Apesar dessas limitações, o estudo proporcionou avanços na temática. Os achados evidenciaram a importância do aconselhamento sobre hábitos saudáveis em relação ao estilo de vida dos idosos. A utilização de uma amostra representativa de um município de médio porte pode ser considerado um aspecto positivo, desde que a maior parte dos estudos dedicados ao tema utilizam amostras de base de serviços.13,26
Os resultados evidenciaram que o aconselhamento sobre hábitos saudáveis, disponibilizado por profissionais de saúde no último ano, esteve associado ao relato de redução do consumo de sal, baixa frequência do consumo de açúcar e maior prática de atividade física, demonstrando que essas orientações podem ser importantes ações para a promoção de um estilo de vida mais saudável. Possivelmente, os idosos que receberam somente uma orientação como, por exemplo, para reduzir o consumo de sal, adotaram um estilo de vida mais saudável como um todo e não somente com relação ao que foi mencionado. Ou seja, mesmo que os profissionais não orientem tanto quanto deveriam sobre a redução do consumo de gorduras, é possível que uma recomendação simples para diminuir o consumo de sal influencie outros comportamentos de saúde, como a redução de consumo de gorduras e outros hábitos não saudáveis que o indivíduo apresentava antes do aconselhamento recebido do profissional de saúde. Estudos longitudinais são necessários para comprovar essa hipótese.

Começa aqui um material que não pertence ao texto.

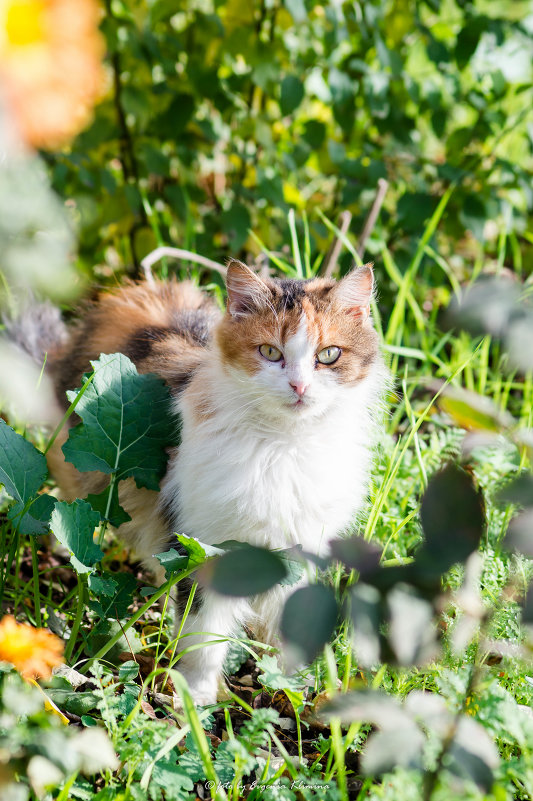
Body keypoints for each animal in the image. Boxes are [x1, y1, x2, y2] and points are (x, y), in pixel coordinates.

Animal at [16, 260, 384, 700]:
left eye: (328, 355)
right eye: (270, 352)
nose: (299, 386)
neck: (284, 445)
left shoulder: (300, 549)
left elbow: (290, 628)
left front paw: (291, 690)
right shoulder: (204, 547)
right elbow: (203, 635)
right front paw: (196, 698)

Cabe ressaltar que, embora as orientações investigadas no presente estudo sejam de conhecimento geral, é grande a complexidade implicada no engajamento dos indivíduos em um estilo de vida saudável. Por isso, não obstante idosos que receberam orientações para reduzir o sal consumirem com menor frequência açúcar e doces e realizarem mais atividade física, recomenda-se que sejam investigados os hábitos saudáveis antes e depois dessas orientações, para que impliquem maior impacto nas ações e políticas já presentes nos serviços de saúde.